§ Ejercicio breve
Prosigue el artículo sobre Kant y su idea de Dios a partir de su última oración.

§ Texto de la página
════

Kant y su Dios (III)

Fecha: 22 septiembre, 2020 por: dariomartinez

Y Kant logra con creces no satisfacer a los peores. Inaugura un sistema idealista trascendental filosófico, esquemático, que para criticarlo, superarlo, se necesita una filosofía sistemática filosófica y materialista que esté a la altura. Exige una potencia crítica perfectamente geometrizada.

La labor de agrimensor de la Razón continúa en la obra de Kant. Se ha de delimitar y representar la misma Religión. Es obligación del filósofo evitar los errores inherentes del reflexionar más elevado del ser humano derivado de conceptos del entendimiento dirigidos a la experiencia posible, a lo sensible.

En el terreno de las religiones los malentendidos y las coacciones son habituales. La presencia de eruditos que se transforman por mor de su fe histórica, que no de la verdadera fe religiosa sometida a la ley moral, en dogmáticos muestra  la legitimidad que ampara su fanatismo y superstición. En el curso de la historia de la humanidad no es más que el tránsito por el camino del mal. La religión puede ser un arma política que facilita el temor ofreciendo castigos, o salvaciones eternas pensadas empíricamente, sensiblemente. Así el hombre estará ineludiblemente sometido a la arbitrariedad de lo particular y de espaldas al bien supremo; un bien en forma de santidad (Heiligkeit) y de ley moral pura, formal, universal. Este supremo bien teóricamente es desconocido, incomunicable, misterioso, inherente a la razón pura humana y, por supuesto, necesario. Representado como felicidad infinita impulsora de un progreso humano hacia la comunidad o estado civil ético, plasmado en la mejora del nuevo hombre que sólo obedece a las leyes de la virtud.

Kant nos ofrece un Dios al que no podemos amar ni intentar agradar: «No hay en una Religión universal ningún deber particular hacia Dios; pues Dios no puede recibir nada de nosotros; no podemos obrar sobre él ni para él». Una religión pública a la que aspira Kant sin liturgias, sin profesionales de la fe, invisible. Un Dios que hemos de entender como un ser supremo sin atributos antropomórficos. Motor de nuestros impulsos libres sometido (¡él mismo!) a la ley moral. Desconocido, pero desde la Razón pura práctica hemos de creer en él y respetarlo como «legislador santo, gobernante bondadoso y juez recto». Un arquetipo necesario, en ocasiones oscurecido o mal comprendido desde las religiones estatutarias, históricas.

════

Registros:

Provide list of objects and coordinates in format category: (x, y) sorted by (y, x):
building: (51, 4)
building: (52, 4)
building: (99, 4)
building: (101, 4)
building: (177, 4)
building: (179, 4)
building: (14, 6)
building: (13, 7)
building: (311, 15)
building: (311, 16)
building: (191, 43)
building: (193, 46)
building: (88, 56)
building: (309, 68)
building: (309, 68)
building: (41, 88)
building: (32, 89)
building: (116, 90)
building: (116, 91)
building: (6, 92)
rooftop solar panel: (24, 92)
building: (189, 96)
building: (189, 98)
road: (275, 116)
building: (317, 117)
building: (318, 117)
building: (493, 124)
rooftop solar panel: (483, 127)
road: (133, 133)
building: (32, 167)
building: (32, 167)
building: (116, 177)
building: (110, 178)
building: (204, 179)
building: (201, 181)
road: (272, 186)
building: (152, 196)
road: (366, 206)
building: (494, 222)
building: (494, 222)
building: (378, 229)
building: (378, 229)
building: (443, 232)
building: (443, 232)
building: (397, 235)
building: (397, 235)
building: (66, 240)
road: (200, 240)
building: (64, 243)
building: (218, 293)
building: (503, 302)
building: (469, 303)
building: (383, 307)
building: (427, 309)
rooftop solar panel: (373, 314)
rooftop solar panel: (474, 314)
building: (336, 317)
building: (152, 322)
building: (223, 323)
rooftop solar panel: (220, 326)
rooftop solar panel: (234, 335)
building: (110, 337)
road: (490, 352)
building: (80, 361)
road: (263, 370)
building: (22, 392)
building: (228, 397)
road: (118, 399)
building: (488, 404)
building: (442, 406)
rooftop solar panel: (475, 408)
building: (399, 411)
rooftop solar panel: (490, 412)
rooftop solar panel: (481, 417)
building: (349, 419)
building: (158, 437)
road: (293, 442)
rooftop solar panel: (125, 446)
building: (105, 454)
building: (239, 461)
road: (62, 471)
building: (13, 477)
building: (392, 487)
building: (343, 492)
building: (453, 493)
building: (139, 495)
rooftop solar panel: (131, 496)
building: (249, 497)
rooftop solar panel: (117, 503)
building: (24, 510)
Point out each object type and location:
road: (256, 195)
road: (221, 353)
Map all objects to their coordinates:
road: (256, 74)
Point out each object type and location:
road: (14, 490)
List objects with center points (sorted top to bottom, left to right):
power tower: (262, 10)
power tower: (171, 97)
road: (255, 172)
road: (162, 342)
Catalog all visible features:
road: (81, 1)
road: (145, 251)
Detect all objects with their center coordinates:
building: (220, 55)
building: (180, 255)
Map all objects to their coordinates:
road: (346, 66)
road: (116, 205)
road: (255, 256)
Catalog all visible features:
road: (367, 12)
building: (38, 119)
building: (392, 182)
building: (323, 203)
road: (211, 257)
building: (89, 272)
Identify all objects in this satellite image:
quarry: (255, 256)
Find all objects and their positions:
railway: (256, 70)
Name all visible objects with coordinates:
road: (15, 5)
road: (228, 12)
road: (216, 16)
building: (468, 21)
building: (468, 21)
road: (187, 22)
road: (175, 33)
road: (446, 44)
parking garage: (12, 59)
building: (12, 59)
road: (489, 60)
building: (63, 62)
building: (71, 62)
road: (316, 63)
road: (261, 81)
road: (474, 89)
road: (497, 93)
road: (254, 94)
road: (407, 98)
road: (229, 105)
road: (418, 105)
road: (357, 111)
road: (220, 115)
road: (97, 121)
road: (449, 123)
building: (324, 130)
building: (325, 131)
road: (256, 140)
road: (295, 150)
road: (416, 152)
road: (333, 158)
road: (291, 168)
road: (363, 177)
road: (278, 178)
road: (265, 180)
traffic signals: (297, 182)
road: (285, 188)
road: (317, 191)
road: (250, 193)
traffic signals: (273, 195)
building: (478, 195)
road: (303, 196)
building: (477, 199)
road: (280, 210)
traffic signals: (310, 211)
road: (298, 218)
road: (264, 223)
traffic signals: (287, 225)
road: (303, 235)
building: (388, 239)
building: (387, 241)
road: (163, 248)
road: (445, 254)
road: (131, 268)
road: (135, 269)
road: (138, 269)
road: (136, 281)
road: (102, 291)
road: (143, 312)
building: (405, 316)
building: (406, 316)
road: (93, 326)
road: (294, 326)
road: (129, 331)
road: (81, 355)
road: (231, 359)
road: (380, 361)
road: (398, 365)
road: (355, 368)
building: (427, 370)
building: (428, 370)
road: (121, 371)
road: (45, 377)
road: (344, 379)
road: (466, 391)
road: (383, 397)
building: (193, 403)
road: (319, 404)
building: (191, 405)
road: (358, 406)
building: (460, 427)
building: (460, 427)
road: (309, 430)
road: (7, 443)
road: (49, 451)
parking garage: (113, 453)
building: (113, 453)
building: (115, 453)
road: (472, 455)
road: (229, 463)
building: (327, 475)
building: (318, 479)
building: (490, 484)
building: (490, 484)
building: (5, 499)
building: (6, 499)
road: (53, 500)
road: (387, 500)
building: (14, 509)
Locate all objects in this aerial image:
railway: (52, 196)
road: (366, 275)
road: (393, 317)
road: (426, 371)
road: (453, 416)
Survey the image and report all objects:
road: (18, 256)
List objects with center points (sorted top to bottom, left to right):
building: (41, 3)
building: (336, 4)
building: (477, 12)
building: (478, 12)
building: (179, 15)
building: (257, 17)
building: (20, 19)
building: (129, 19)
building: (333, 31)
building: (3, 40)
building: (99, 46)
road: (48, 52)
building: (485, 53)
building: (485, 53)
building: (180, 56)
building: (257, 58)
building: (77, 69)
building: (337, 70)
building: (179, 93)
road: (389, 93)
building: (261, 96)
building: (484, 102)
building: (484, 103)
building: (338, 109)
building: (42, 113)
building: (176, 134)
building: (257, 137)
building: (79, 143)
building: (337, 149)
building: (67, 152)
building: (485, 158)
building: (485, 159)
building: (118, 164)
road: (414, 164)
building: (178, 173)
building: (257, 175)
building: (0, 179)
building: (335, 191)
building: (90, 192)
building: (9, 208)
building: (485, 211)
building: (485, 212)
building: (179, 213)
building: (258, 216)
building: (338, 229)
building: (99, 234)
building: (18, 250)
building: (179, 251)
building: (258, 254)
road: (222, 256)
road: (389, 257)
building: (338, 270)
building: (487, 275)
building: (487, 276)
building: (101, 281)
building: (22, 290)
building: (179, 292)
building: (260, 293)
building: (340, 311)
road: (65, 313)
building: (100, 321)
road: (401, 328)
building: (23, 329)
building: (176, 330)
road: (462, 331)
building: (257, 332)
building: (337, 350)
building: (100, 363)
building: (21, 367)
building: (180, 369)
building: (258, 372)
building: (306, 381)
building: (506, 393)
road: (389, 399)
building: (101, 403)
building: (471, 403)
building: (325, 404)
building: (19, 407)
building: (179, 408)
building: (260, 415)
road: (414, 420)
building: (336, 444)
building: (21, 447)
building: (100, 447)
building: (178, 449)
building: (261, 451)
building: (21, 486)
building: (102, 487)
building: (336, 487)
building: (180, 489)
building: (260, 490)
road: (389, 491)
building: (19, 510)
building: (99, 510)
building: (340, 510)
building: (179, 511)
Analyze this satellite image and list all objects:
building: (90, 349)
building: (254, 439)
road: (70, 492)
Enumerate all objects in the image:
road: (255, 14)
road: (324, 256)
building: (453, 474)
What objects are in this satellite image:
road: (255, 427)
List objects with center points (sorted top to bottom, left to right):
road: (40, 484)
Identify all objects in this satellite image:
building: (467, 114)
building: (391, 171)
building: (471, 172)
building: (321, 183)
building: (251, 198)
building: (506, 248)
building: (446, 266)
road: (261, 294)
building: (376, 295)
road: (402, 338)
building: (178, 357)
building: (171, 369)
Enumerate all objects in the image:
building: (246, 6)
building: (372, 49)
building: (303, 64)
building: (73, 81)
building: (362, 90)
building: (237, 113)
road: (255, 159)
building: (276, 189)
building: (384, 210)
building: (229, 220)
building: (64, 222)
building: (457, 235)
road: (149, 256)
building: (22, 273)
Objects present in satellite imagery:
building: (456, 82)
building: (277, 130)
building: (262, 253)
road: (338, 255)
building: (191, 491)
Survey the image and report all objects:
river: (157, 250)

════

§ Resultado a continuación
Para el hombre es un ser supremo garante de sentido moral, ser inherente único capaz de evitar el suicidio lógico propio del estado de naturaleza jurídica y ética humanas. El fuste torcido de la humanidad ha de ser enderezado por la luz de la razón arquitectónicamente entendida.

En el recinto delimitado para la religiosidad pura humana solo hay sitio para la nada. Un Dios como idea. Cristo como representante o arquetipo dotado de cuerpo en en el relato sagrado, capaz de milagros, histórico, que como persona e impulsor de la fe moral ha de entenderse como un ser puro y desmaterializado. La fe racional no necesita de ninguna verdad externa, de ningún libro sagrado, de ningún documento histórico, se demuestra a sí misma.

Tampoco necesitamos agradar a Dios, no se requiere de una fe para elegidos, de serlo facilitaría la holganza, la desidia, la gracia a distancia (online, remota, diríamos hoy) de un Dios que le corresponde («religio») por su comportamiento de espera (falsa y realmente inoperante fe material «como medio de gracia» hoy comprendido por todos como «cultura circunscrita») que ha de entenderse como ocio pasivo que hace desde lo alto y de forma milagrosa aquello que «deberíamos buscar en nosotros mismos».

El creernos agraciados por Dios, a nivel particular y no digamos nada a nivel de individualidad colectica con forma de pueblo unido en torno a un compromiso compartido como nación diferenciada y étnicamente homogénea, puede resultar ser el salvoconducto a la ejecución de acciones presididas por la deshonestidad, la arbitrariedad, la falta de sindéresis, el asco y el menosprecio de la virtud moral libre, autónoma e incondicional. Auparse al podio del privilegio de la conciencia moral permite que las ideas no puedan ser juzgadas, no se plieguen a la legitimidad, no soporten el peso crítico del entendimiento, estén fuera del espacio y del tiempo, y por supuesto no delincan. «La conciencia de que una acción que yo quiero emprender es justa es deber incondicionado».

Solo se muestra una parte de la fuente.